Data records:

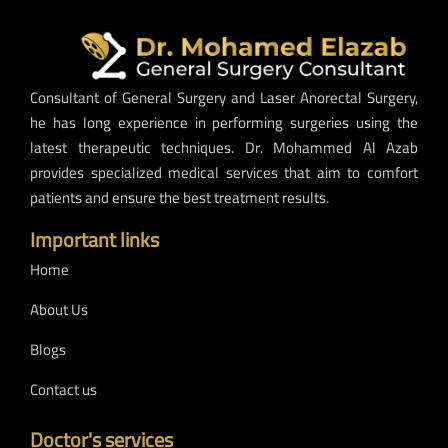
Consultant of General Surgery and Laser Anorectal Surgery,
he has long experience in performing surgeries using the
latest therapeutic techniques. Dr. Mohammed Al Azab
provides specialized medical services that aim to comfort
patients and ensure the best treatment results.
Important links
Home
About Us
Blogs
Contact us
Doctor's services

EXERCISE REQUIREMENTS: How many lines of the entries contain the word "services"? Only the number is wanted.

TASK RESULT: 2